Internationalise data

Better software through commoditised domain modelling 2022-01-18 #data #DDD

Nareeta Martin

Internationalisation doesn’t only apply to text and user interfaces. Software products can also improve their reliability and usability by internationalising their data.

Data internationalisation typically involves adopting an international data representation standard for formatting or storing data values (or both). These standards occupy a spectrum from universal applicability to highly domain-specific obscurity.

Notable examples

📆 ISO 8601 - date and time data interchange standard - specifies date and time formats. Use these to format dates as machine-readable dates in text serialisation formats such as JSON. These formats also format dates unambiguously for people to read, although most people prefer some region-specific local format.

🧧 ISO 4217 - currency codes - identifies various currencies. Wikipedia notes that while the ISO standard doesn’t specify how to format currency amounts, the European Union’s Publication Office specifies using the currency code and the amount, separated by a non-break space. The order depends on the language, e.g. 42 EUR EUR 42.

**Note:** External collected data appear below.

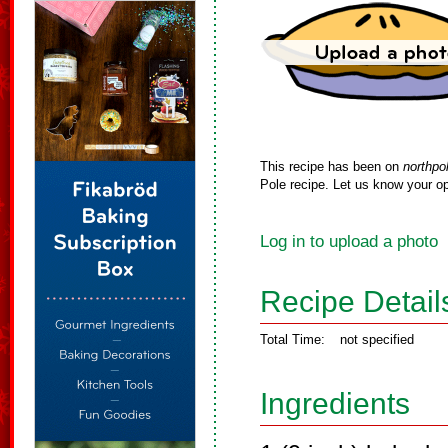
This recipe has been on
northpo
Pole recipe. Let us know your op
Log in to upload a photo
Recipe Detail
Total Time:
not specified
Ingredients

☎️ E.164 - The international public telecommunication numbering plan - formats international telephone numbers using a plus sign, followed by up 15 digits, with no spaces or punctuation. Use this format as a canonical storage format, and accept it for user input, in case someone copy/pasted from this format

🧧 IBAN - International Bank Account Number - identifies bank accounts in Europe and various other countries, but not China, India or the US.

📕 ISBN - International Standard Book Number - identifies published books. Don’t confuse ISBN with the similar 🍷 ISWN, 📰 ISSN, and 🎼 ISMN identifiers.

📦 EAN - International/European Article Number - more generally identifies retail products, and appear on product packaging as the familiar bar codes.

Benefits

Unless you enjoy data migration projects, or you find yourself in the improbable position of producing software that will only ever serve one geographic region, internationalise your data. Making your data suitable for multiple regions reduces the risk of headaches when you focus on new geographies.

More importantly, internationalisation includes more people who would otherwise not successfully use your product. People move around around the world, both temporarily and permanently. Despite their frequent Western bias, international standards tend to deliver better inclusivity than naive local designs.

More subtly, third-party standards let you benefit from other people’s documentation, and predefined validation rules. This commoditises some of your domain modelling so you can focus on solving problems for your customers.

Values and identifiers

Dates and currency amounts, such as 2021-12-29 and EUR 42 represent values. The other ‘codes’ and ‘numbers’ represent unique identifiers. These both enable software interoperability, but in slightly different ways.

Using ISBN to identify books lets you work with other systems’ book data, so you can find data about the same book as one in your system, without mixing up different books, such as different editions of the same title. Standard identifiers make data comparable between separate systems.

Using ISO 8601 date formats provides a more basic benefit: lower implementation costs and fewer bugs when exchanging date data between systems in the first place, rather than specifically comparing dates. Standard value formats reduce the cost of reliable data exchange.